Gabriel Garcia Marquez, Cent ans de solitude, p.56 éd Points Seuil
Peu avant sa mort, ma grand-mère commença à distribuer ses biens, à répartir ses meubles et ses objets entre ses enfants et ses petits-enfants.
Un jour, elle me tendit une cuillère à soupe, longue, pointue, profonde, lourde et noircie, ce qui me fait penser qu'elle doit être en argent, même si ce qu'elle me dit alors rend cette supposition improbable :
— C'est le plus vieil objet de la maison. Elle appartenait au père de pépé, il a fait la campagne de Russie avec.

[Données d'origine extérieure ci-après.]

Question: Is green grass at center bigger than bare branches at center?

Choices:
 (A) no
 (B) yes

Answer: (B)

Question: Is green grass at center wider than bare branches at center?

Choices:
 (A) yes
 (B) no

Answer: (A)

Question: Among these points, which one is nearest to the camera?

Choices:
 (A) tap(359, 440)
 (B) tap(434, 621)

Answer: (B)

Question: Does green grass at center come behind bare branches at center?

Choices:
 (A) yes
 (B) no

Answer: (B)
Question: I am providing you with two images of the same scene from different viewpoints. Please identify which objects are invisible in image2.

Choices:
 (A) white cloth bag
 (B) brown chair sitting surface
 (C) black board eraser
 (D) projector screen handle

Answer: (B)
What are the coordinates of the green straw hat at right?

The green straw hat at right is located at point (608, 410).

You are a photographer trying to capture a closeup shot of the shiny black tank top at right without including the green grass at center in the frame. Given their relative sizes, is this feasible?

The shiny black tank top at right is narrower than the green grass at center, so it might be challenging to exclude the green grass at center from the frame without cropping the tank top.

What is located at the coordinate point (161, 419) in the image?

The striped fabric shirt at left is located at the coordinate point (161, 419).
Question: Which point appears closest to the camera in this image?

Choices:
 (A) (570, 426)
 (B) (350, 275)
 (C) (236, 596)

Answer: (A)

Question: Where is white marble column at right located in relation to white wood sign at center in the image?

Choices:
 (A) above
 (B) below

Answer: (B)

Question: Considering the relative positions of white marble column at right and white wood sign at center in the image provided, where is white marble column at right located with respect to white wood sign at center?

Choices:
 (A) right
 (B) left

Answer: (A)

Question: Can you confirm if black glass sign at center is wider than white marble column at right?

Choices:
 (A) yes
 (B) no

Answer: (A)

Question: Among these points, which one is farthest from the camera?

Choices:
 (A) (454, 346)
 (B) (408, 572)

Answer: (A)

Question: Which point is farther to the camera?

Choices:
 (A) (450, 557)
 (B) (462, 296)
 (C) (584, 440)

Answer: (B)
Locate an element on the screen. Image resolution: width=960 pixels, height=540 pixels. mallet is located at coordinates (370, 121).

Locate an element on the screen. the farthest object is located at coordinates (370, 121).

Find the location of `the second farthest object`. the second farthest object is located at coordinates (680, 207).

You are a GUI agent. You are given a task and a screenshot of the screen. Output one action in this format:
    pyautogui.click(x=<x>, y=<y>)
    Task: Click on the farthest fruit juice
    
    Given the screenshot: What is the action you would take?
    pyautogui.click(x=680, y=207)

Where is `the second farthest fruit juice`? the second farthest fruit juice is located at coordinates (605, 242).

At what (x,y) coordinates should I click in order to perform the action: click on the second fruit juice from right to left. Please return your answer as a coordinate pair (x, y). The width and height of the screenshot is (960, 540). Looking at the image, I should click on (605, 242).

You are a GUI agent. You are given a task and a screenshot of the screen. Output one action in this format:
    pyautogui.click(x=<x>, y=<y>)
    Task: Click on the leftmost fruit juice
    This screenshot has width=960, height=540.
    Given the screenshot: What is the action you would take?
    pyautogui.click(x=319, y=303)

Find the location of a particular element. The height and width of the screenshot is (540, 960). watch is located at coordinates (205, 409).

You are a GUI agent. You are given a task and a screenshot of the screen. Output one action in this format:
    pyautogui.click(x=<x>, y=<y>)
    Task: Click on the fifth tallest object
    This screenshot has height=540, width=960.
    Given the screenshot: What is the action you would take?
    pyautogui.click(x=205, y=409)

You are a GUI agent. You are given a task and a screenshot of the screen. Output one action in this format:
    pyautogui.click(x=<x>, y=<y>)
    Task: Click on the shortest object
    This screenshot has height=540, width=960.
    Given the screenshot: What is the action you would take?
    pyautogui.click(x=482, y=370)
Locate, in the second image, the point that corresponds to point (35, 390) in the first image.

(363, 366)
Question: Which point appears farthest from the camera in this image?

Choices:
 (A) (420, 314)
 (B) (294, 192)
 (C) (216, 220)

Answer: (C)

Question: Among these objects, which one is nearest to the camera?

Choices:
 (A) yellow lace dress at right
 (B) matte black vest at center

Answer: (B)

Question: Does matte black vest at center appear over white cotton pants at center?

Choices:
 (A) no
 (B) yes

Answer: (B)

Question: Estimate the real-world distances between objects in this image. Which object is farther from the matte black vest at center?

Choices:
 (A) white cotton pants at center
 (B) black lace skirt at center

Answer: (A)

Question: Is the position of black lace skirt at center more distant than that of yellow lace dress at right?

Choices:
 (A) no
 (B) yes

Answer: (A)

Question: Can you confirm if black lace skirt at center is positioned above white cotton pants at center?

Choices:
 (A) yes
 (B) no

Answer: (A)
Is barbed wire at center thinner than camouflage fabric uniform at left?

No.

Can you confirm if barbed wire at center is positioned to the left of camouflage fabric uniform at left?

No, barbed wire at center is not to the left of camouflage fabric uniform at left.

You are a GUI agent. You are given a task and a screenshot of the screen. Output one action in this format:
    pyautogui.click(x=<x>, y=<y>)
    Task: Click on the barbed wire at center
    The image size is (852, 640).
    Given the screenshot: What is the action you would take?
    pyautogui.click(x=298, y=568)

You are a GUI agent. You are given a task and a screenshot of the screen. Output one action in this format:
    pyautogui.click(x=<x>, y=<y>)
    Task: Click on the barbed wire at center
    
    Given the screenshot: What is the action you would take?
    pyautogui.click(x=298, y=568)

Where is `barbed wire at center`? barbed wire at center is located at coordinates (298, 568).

Je ne me souviens plus : a-t-elle parlé du père de mon grand-père ("le père de pépé") ou du grand-père de mon grand-père? Et qu'est-ce que la campagne de Russie? Cela avait forcément un autre sens pour elle, polonaise née en 1913, que pour moi. Je n'ai pas osé lui poser la question, l'instant était trop émouvant et elle m'avait prise par surprise.
Je regarde la cuillère. J'aimerais qu'elle sache parler, qu'elle me dise où elle est allée, dans quelles conditions, ce qu'elle a connu avec mon arrière-grand-père ou mon arrière-arrière-grand-père.
Je me dis qu'il n'y a que moi qui sache ce qu'elle est. Si je me fais écraser demain, si le ciel me tombe sur la tête, personne ne saura ce qu'est cette cuillère (et moi, je le sais déjà si peu). Parfois je songe qu'il faudrait que je rédige une petite notice, que je l'attache à la cuillère. Mais alors il faudrait en attacher à tant de choses, à tant d'objets usés, abîmés, sans importance, conservés parce qu'ils ont une histoire qui représente un poids de souvenirs, mes souvenirs.
Et je songe "à quoi bon", que valent des souvenirs transmis ainsi, artificiellement, sans une inscription (une ré-inscription, une nouvelle inscription) dans les souvenirs de la ou les générations suivantes? A quoi bon transformer la maison en musée, puisque tout est destiné à disparaître dans l'oubli, et que si tout ne disparaissait pas ainsi, nous serions bientôt noyés dans les souvenirs des autres, sans rien qui nous appartienne en propre?
Et je reste inquiète, à me demander ce que deviendront tous ces objets aimés quand il n'y aura plus personne pour les aimer.